In addition, former University of Akron student Mitchell Frost must pay $40,000 to O’Reilly and $10,000 to the university in restitution.

He pleaded guilty in May, when he faced up to 15 years in jail:

Mitchell L. Frost of Ohio was charged with one count of causing damage to a protected computer system and one count of possessing 15 or more unauthorized access devices. He could be sentenced to 15 years in prison and fined up to $250,000.

According to court documents, between August 2006 and March 2007 while enrolled at UA, Frost used school computers to access IRC channels to control other computers and computer networks via botnet zombies, which were located throughout the United States and in other countries.

Frost then used the compromised computers to spread malicious code, commands and information to more computers, so he could get information and data from the compromised computer networks, and for the purpose of launching DDoS attacks on computer systems and websites.

Prosecutors said his sentence was harsher because he allegedly lied to his probation officer about setting up a website that sold a legal version of synthetic marijuana (the substance, JWH, was legal in his state).

“Frost was a first-year student at the university at the time of the attacks,” Computerworld’s Robert McMillan reported Monday night. “He used the school’s computer network to control a botnet he’d built up between August 2006 and March 2007, and launched denial of service (DOS) attacks against Rudy Giuliani’s Joinrudy2008.com website, Billoreilly.com and Anncoulter.com.

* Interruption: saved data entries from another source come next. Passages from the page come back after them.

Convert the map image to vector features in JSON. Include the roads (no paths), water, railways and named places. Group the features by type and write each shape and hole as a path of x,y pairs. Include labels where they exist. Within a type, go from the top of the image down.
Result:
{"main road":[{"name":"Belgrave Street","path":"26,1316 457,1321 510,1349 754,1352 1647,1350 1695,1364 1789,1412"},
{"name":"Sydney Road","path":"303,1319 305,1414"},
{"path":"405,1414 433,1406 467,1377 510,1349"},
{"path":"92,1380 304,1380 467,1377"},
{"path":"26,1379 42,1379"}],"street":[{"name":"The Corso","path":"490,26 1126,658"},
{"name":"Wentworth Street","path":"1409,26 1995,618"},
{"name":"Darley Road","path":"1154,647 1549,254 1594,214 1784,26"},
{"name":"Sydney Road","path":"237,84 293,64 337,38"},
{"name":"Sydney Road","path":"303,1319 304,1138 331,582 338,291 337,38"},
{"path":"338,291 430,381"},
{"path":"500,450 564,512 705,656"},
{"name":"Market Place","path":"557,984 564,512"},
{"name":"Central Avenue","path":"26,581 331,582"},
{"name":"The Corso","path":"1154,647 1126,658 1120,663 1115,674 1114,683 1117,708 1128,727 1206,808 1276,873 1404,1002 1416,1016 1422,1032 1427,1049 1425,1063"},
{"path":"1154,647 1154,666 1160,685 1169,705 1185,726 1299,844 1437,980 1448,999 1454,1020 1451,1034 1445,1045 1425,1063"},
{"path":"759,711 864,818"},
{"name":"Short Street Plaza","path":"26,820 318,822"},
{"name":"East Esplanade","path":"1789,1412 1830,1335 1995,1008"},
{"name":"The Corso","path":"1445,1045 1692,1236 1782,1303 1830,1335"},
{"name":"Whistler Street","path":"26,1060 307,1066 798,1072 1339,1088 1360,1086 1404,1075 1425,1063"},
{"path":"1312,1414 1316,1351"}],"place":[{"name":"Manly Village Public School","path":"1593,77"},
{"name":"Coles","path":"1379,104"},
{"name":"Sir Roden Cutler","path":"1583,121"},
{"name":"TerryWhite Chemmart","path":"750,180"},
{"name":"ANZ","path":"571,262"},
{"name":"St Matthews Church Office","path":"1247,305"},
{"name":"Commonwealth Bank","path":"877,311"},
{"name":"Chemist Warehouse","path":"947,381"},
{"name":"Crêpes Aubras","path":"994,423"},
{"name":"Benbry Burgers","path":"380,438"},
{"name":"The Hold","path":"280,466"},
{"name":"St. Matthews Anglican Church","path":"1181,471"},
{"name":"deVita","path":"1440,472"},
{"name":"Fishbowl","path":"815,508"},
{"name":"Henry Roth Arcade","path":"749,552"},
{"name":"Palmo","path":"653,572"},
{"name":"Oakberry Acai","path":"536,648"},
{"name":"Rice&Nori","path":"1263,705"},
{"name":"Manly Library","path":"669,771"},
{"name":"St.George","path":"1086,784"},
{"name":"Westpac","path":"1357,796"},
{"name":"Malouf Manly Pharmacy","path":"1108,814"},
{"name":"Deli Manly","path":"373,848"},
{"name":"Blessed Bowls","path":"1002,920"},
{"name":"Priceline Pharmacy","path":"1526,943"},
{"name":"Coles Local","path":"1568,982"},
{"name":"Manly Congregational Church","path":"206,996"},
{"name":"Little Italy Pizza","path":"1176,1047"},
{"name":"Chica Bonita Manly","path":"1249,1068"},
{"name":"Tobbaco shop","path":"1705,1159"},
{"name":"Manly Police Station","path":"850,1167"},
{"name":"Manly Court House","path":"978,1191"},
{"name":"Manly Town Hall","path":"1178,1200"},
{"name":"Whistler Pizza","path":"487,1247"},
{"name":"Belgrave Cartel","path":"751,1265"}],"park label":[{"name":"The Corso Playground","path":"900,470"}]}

He attacked the Bill O’Reilly site five times, ultimately forcing it offline.”

Frost also disrupted the network of his university for eight and a half hours in March 2007, McMillan notes.

“Frost’s dorm room was raided two weeks later,” McMillan writes. “He wasn’t charged, however, until May of this year.”

He adds: “Prosecutors asked the court for a tough sentence after Frost lied to his probation officer about an online business he’d set up following his arrest. In a letter to the court, Frost said he set up the Discountjwh.com website earlier this year after quitting his job as a Stanley Steemer carpet cleaning technician. JWH is a form of synthetic cannabis that is legal for sale in some U.S. states, including Ohio.”

Frost reportedly claimed he was selling the substance as “bonsai plant fertilizer.”

He’ll also serve three years probation after being released from prison.

The most severe sentence ever issued in a hacking case was delivered to hacker Albert Gonzalez in March. Gonzalez, 28, received a 20-year prison term for stealing tens of millions of credit and debit card numbers.

“Gonzalez pleaded guilty in September to multiple federal charges of conspiracy, computer fraud, access device fraud and identity theft for hacking into TJX, which owns T.J. Maxx, BJ’s Wholesale Club, OfficeMax, Boston Market, Barnes & Noble and Sports Authority,” SC Magazine, a security periodical, wrote in March. “He [faced] up to 25 years in prison for these charges.”

Prior to Gonzalez’ sentencing, the harshest sentence ever doled out for hacking was 13 years.